§ **Task description**: Copy the rows below verbatim, starting with the first line and continuing through the line containing "Response: 978 hPa", with both of these lines included.

++++++++++++++++++++

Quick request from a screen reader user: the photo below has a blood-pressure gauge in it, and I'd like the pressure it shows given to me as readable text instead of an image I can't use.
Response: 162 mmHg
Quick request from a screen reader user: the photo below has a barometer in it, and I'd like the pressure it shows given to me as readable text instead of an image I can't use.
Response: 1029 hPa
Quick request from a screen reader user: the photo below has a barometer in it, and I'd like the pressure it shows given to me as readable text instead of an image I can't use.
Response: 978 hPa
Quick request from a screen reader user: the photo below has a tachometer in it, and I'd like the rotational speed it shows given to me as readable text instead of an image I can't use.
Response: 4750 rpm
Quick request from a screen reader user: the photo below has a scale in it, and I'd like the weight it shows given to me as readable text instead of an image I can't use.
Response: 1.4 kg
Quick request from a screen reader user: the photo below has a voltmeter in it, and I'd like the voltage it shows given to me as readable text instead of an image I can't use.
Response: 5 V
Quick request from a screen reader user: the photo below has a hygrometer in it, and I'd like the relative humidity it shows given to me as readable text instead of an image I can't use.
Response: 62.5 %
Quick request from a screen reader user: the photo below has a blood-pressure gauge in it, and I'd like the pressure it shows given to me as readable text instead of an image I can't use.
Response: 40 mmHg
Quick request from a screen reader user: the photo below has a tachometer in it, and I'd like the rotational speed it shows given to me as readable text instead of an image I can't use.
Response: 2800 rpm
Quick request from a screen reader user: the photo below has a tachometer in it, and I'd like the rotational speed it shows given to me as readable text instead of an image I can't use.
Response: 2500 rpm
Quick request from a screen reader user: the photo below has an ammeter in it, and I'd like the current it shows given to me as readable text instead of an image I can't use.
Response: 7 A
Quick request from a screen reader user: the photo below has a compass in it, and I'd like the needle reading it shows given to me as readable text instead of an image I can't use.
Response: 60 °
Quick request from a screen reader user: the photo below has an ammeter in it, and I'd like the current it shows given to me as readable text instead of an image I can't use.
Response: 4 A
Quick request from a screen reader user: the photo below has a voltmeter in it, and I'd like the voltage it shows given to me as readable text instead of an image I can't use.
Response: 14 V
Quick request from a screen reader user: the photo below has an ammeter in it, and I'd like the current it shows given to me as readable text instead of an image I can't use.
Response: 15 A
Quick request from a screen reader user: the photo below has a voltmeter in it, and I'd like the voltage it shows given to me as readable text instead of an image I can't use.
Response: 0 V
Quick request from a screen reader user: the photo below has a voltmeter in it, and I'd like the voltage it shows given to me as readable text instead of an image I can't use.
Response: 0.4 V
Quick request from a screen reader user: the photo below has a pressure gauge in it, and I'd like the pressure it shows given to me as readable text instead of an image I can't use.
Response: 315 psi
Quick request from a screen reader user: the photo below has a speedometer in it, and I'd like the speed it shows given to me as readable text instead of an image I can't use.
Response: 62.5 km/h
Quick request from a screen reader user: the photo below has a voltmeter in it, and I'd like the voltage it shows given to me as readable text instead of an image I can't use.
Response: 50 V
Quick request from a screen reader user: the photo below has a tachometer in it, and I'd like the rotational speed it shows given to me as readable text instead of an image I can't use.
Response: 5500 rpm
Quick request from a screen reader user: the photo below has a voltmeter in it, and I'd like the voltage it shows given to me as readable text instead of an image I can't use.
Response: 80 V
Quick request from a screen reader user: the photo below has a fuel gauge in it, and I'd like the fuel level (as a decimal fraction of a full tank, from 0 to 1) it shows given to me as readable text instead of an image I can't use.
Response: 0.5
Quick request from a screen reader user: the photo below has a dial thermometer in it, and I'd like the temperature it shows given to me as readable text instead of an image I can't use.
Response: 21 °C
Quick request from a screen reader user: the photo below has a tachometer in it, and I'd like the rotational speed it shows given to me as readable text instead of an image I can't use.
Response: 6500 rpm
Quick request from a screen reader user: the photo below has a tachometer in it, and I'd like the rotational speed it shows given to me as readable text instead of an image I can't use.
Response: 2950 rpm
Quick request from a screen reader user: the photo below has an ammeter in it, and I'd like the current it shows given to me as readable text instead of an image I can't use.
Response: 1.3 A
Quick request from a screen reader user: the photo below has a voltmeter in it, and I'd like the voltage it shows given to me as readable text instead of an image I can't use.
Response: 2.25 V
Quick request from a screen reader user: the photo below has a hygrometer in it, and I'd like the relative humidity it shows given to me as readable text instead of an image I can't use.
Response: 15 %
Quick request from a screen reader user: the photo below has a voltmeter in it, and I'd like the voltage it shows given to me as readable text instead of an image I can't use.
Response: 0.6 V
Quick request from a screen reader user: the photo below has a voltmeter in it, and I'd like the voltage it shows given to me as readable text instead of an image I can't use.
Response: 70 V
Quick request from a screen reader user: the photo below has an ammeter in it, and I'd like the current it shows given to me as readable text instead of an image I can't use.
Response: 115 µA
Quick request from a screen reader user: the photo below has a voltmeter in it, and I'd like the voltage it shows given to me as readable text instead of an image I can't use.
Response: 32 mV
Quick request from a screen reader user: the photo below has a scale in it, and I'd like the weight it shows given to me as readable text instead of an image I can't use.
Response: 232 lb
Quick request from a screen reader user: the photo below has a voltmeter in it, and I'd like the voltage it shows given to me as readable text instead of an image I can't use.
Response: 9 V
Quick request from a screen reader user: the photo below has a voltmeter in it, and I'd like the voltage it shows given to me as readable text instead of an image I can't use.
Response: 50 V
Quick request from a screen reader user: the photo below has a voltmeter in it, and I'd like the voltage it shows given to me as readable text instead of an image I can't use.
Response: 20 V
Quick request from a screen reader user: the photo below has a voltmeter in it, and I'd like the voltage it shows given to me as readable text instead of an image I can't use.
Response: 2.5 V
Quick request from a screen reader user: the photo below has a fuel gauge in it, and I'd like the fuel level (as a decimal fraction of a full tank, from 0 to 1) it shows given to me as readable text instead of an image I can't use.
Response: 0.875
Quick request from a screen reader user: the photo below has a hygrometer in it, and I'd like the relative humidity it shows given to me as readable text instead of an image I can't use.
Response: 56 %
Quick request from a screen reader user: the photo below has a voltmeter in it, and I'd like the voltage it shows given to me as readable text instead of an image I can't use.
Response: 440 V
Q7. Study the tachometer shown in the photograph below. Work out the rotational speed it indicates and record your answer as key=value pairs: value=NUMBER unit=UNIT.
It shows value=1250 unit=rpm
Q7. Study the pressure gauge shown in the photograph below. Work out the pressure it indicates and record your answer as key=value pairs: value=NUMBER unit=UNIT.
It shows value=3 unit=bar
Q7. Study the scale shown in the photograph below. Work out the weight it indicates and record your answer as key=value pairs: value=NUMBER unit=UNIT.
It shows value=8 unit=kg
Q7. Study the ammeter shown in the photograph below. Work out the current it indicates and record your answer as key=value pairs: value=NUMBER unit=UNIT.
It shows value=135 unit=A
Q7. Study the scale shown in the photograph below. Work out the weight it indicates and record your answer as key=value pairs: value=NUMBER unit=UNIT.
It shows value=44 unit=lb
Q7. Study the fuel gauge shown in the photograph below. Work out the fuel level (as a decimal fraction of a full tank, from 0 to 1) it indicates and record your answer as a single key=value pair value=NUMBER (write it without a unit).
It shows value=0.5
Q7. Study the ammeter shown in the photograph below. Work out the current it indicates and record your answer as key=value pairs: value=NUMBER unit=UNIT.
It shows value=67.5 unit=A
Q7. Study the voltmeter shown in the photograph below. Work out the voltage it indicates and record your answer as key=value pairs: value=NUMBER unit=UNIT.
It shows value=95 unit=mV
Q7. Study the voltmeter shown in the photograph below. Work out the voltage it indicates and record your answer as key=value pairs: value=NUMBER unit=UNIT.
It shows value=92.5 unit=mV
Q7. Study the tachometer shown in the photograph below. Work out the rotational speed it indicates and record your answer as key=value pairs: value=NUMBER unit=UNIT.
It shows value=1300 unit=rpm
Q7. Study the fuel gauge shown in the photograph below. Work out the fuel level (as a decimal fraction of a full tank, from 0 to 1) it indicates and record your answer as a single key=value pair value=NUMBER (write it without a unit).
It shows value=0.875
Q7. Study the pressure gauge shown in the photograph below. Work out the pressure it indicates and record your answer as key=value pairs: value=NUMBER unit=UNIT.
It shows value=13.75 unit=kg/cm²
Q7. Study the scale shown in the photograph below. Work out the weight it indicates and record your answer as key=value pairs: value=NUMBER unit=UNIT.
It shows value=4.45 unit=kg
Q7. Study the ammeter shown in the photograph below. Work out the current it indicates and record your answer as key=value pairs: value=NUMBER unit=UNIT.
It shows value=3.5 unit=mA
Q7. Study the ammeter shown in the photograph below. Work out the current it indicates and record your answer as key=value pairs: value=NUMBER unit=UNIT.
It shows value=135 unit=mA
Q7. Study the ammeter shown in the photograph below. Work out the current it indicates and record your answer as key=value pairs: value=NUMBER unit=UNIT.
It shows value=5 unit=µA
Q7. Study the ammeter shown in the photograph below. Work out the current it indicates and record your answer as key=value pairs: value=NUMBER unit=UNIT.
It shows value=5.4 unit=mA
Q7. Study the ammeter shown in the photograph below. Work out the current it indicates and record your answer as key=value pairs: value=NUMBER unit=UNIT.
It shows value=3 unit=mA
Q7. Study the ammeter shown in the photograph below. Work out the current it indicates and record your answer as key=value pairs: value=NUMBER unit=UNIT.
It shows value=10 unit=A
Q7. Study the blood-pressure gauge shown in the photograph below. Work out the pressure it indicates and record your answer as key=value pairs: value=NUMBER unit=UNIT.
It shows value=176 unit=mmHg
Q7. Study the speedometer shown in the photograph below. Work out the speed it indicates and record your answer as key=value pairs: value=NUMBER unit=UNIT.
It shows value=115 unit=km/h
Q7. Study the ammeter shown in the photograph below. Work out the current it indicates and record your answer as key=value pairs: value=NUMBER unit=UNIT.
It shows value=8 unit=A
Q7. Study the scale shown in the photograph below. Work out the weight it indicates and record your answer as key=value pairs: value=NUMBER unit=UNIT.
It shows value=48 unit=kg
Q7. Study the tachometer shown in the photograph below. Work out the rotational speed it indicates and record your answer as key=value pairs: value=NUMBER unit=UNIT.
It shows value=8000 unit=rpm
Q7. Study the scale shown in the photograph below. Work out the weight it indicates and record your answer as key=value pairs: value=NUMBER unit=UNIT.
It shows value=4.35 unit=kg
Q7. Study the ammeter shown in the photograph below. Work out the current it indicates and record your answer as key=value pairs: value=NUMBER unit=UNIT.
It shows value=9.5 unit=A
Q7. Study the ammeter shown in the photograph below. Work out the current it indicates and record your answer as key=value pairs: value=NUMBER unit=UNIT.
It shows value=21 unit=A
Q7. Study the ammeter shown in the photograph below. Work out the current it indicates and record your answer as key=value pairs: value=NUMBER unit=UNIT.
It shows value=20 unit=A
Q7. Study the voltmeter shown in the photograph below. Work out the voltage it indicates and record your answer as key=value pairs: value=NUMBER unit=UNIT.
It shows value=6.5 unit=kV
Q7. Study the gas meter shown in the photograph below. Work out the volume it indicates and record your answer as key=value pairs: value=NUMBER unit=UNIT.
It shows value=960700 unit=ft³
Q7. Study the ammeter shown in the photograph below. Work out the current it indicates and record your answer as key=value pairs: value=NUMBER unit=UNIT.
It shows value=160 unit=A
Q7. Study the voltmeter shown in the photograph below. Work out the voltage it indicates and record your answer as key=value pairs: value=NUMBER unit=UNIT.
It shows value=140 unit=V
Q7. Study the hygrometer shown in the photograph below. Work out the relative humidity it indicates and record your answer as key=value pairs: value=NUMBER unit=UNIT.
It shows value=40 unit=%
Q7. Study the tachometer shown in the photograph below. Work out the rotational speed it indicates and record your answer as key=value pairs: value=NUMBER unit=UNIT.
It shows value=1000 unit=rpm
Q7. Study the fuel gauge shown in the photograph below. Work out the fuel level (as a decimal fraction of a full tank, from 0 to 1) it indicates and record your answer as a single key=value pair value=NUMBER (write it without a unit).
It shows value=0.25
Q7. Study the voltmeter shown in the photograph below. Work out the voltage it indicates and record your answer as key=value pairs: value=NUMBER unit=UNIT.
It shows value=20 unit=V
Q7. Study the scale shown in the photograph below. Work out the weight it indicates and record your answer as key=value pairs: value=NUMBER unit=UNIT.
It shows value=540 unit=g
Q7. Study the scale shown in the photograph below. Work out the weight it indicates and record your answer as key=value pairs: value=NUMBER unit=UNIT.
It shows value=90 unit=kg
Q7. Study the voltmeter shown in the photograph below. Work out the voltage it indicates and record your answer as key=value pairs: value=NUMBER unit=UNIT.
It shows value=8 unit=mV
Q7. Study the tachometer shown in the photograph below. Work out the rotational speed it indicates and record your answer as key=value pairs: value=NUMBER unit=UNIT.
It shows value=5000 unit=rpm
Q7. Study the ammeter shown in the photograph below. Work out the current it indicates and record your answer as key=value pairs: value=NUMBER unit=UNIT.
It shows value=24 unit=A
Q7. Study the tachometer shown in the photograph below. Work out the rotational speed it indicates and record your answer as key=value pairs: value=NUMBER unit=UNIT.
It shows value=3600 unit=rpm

++++++++++++++++++++

§ **Finished exercise**:
Quick request from a screen reader user: the photo below has a blood-pressure gauge in it, and I'd like the pressure it shows given to me as readable text instead of an image I can't use.
Response: 162 mmHg
Quick request from a screen reader user: the photo below has a barometer in it, and I'd like the pressure it shows given to me as readable text instead of an image I can't use.
Response: 1029 hPa
Quick request from a screen reader user: the photo below has a barometer in it, and I'd like the pressure it shows given to me as readable text instead of an image I can't use.
Response: 978 hPa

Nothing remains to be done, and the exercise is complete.